In Christopher McQuarrie’s fun, over-the-top “Mission: Impossible—Rogue Nation” (the fifth installment in the “Mission: Impossible franchise) Ethan (played again by Tom Cruise) puts himself in a number of high stress, gutsy situations. To his credit, he handles it all with his normal sense of cool. He’s both a fugitive from the C.I.A. and the target of a super secret terrorist organization called The Syndicate yet he remains laid back and unfazed. Cruise is his usual charming, rugged self; if you’ve never liked his action movie persona before, “Rogue Nation” won’t change that.
However, even Cruise fans might agree he’s upstaged by his co-star Rebecca Ferguson. That name probably doesn’t sound familiar but after this movie it should be. As the British spy Ilsa, Ferguson is sexy, intelligent, tough as hell, and oozes charm and wit in practically every scene. She surpasses her male co-stars at every turn, sometimes literally going toe to toe with them (she gets into a knife fight with a baddie near the end) and transcends her token female status.
Ferguson out-Cruises Cruise and Ilsa is frequently the most compelling character. You can trust Ethan Hunt and his Impossible Missions Force (IMF) teammates Benji, (the always funny, always likable Simon Pegg) William (Jeremy Renner) and Luther (Ving Rhames). And there’s a villain that you know is going to be bad from start to finish but with Ilsa you’re never sure what side she’s on, where her loyalties stand and what her personal motives are. She’s a true Femme Fatale and I would love to see a future “Mission: Impossible” movie with just her.
Overall “Rogue Nation” is a big movie full of grand sweeping camera movements, a loud energetic score by Joe Kraemer and a story that gets increasingly outrageous and far-fetched. It also has some extraordinary, inventive action set pieces. Since the scene featuring Ethan hanging from a military plane as it takes off has been advertised the most McQuarrie wisely puts it at the beginning to start the movie off with a bang (if you’re feeling drowsy, rest assured, the roaring of the jet engines and Cruise dangling from the door like a loose part will wake you up). There’s also a fight scene that takes place on a catwalk, perfectly timed with a Viennese Opera performance and the sequence in which Ethan swims through an underwater vent is just as claustrophobic and tense as it sounds.
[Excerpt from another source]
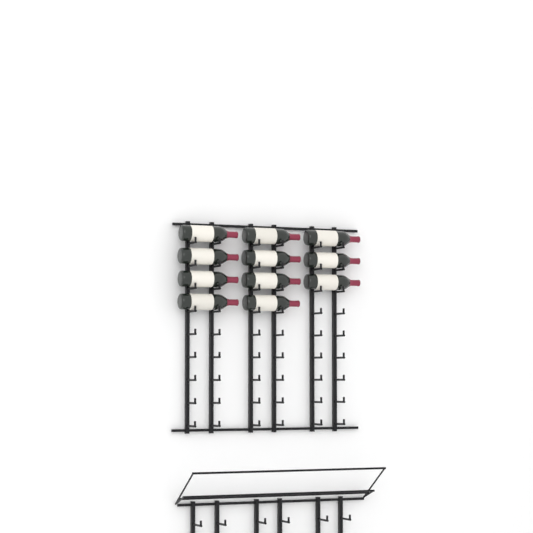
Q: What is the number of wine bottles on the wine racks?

While these three set pieces happen (along with a few others) you remain transfixed. They’re impeccably staged, the editing isn’t too chaotic and overbearing and, as far as I can tell, they’re done sans green screen. You know exactly what’s going on and how each character fits into the action. This sense of coherence, continuity and authenticity makes them more substantial. Also, the fact that Cruise does all his own stunts adds an additional layer of authenticity and immediacy to the action sequences. That’s him hanging off a real airplane and swimming through the underwater vent while holding his breath for six (!) minutes. I can’t even hold my breath for a minute thirty. There’s a legitimate sense of danger pulsing through these moments, a chance that Ethan (and Cruise) may not make it out.
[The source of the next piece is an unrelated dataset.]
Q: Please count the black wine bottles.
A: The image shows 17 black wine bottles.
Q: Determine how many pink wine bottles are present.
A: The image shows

At the same time the action can be a little much at times. In addition to those clever primary action sequences discussed above, there are a whole bunch of less exciting more routine sequences—car chases, shoot outs, foot chases etc. The movie is basically ninety percent action, which can feel taxing. Some scenes go on longer than they should; for example, there’s a lengthy motorcycle chase in Morocco involving Ethan, Ilsa and a few anonymous bad guys that ends with Ilsa outsmarting Ethan and getting away. The sequence itself is wonderfully staged but for how simply it’s resolved, the chase needs to be trimmed down. And it lacks the creativity of those primary set pieces.
Another issue with “Rogue Nation” is McQuarrie’s script isn’t resistant to cliché and while cliché isn’t always bad there are a few glaring ones. Various flash drives—containing “important data”—are stolen, transported, traded and fought over. Flash drives have become the Holy Grail of the digital age and in action movies they’ve become overused. There has to be a more interesting McGuffin for the characters to pursue. On top of that The Syndicate is just your standard issue movie terrorist organization--lead by a well-dressed, well-groomed, one-dimensional rogue agent (played by a brooding, soft spoken Sean Harris) who eats Sushi. The more action movies I watch, the more I notice that the villains are being treated like afterthoughts.
These reservations considered I still had a blast watching “Rogue Nation.” Anytime the movie starts to drag, a clever quip or a bit of exciting goofy action picks it back up. While those centerpiece action sequences are worth the price of admission alone Ferguson is the best, most refreshing thing about the movie. I can’t wait to see what she does next.